Get rid of this K&N sticker. They look well when new and on certain vehicles but not this...










Engine dressed...





































And arches...










Wheels sealed with Chemical guys wheel gaurd...










Tyre's dressed with Valetpro traditional tyre dressing...










Glass cleaned with Permanon glass cleaner / sealant & trusty Dodo mint merkin...



















Waxed and sealed with Dodo Juice supernatural hybrid... 


















And wiped down with Zaino Z8 grande finale...










Attention to the interior with various brushes. A good through vac of the interior and general tidy round...
































































And after some good honest hard work and plenty of tlc, this Mercedes looked fit for a king...


































































































Thanks for looking.










Scott.​


----------



## -tom- (Jan 27, 2009)

Scott stunning work :argie:


----------



## prokopas (Apr 29, 2010)

Great car and very nice job. Well done


----------



## jonjay (Feb 28, 2008)

Lovely, top work Scott.


----------



## DMH-01 (Mar 29, 2011)

Fantastic work buddy.


----------



## North east Car Care (Jan 14, 2008)

Cracking work scott


----------



## chillly (Jun 25, 2009)

Stunning mate


----------



## The_Bouncer (Nov 24, 2010)

Great work and a fantastic car :thumb: - May I ask what brush that is for vents etc ? looks good.

Machine polishing under rear valance... > thats Detailing boys n girls :thumb:


----------



## Trip tdi (Sep 3, 2008)

That car look beautiful, welldone on your efforts you have certainly made it nice a shiny for the customer, he or she must be gob smacked.

Did you take the car for a testdrive at all.

Great interior detail by the way, love the brush lines in the boot.


----------



## Beau Technique (Jun 21, 2010)

-tom- said:


> Scott stunning work :argie:





prokopas said:


> Great car and very nice job. Well done





jonjay said:


> Lovely, top work Scott.





DMH-01 said:


> Fantastic work buddy.





butler2.8i said:


> Cracking work scott





chillly said:


> Stunning mate


Thanks folks.:thumb:



The_Bouncer said:


> Great work and a fantastic car :thumb: - May I ask what brush that is for vents etc ? looks good.
> 
> Machine polishing under rear valance... > thats Detailing boys n girls :thumb:


Cheers bud. Meguiars side lock detail brush. I use others but that ones quite handy.



Trip tdi said:


> That car look beautiful, welldone on your efforts you have certainly made it nice a shiny for the customer, he or she must be gob smacked.
> 
> Did you take the car for a testdrive at all.
> 
> Great interior detail by the way, love the brush lines in the boot.

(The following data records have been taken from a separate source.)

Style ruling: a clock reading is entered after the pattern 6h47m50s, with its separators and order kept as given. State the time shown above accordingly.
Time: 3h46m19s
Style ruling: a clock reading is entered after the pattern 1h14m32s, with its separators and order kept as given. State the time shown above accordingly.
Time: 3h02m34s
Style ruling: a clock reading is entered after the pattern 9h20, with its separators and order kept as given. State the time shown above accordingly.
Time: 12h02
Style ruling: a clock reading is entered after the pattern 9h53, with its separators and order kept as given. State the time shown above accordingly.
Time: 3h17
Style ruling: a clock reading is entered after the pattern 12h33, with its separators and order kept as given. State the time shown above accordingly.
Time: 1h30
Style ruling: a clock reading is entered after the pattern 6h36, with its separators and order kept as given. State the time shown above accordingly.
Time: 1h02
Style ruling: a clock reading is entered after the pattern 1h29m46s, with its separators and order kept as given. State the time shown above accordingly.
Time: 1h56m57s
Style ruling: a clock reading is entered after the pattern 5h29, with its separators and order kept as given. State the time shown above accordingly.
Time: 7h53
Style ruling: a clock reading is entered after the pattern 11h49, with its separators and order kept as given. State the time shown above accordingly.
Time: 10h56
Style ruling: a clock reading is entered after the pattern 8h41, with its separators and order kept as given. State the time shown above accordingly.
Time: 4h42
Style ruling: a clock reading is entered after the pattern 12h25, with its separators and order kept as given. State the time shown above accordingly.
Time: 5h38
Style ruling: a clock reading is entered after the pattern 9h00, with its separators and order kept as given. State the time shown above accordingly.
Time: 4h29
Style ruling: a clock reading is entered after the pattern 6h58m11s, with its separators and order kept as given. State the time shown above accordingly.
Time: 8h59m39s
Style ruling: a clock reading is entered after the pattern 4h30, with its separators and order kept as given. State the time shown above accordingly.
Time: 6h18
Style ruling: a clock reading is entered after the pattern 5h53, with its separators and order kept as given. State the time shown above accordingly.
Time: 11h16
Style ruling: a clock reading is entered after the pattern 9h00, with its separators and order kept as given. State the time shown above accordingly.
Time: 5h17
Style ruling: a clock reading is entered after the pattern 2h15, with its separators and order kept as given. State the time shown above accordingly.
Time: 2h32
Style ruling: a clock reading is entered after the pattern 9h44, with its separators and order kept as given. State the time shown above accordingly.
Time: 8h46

Thanks. Ive driven a few many moon's ago but this one isnt one of them however, the sound is always immense when they first fire up.


----------



## mislavto (Jul 3, 2010)

great job. very tidy, I love the car but facelift look better


----------



## 888-Dave (Jul 30, 2010)

Superb Mr BT :thumb:


----------



## HeavenlyDetail (Sep 22, 2006)

Nice Nice nice!!!


----------



## Ian2k (Apr 13, 2009)

Very nice work :thumb:


----------



## Beau Technique (Jun 21, 2010)

mislavto said:


> great job. very tidy, I love the car but facelift look better





888-Dave said:


> Superb Mr BT :thumb:





Heavenly said:


> Nice Nice nice!!!





Ian2k said:


> Very nice work :thumb:


Thanks a lot troop's. Most appreciated.:thumb:


----------



## Nanolex (Jun 8, 2008)

Very nice job! :thumb:


----------



## TubbyTwo (Apr 14, 2011)

Excellent!! 

whats the orange liquid your dressing the engine bay and arches with?


----------



## tonyy (Jul 26, 2008)

Looks amazing...


----------



## PaulN (Jan 17, 2008)

Nice work buddy. 

Im suprised you stayed out of the photos at the end though......


----------



## Beau Technique (Jun 21, 2010)

Nanolex said:


> Very nice job! :thumb:





TubbyTwo said:


> Excellent!!
> 
> whats the orange liquid your dressing the engine bay and arches with?





tonyy said:


> Looks amazing...


Thanks folks.



PaulN said:


> Nice work buddy.
> 
> Im suprised you stayed out of the photos at the end though......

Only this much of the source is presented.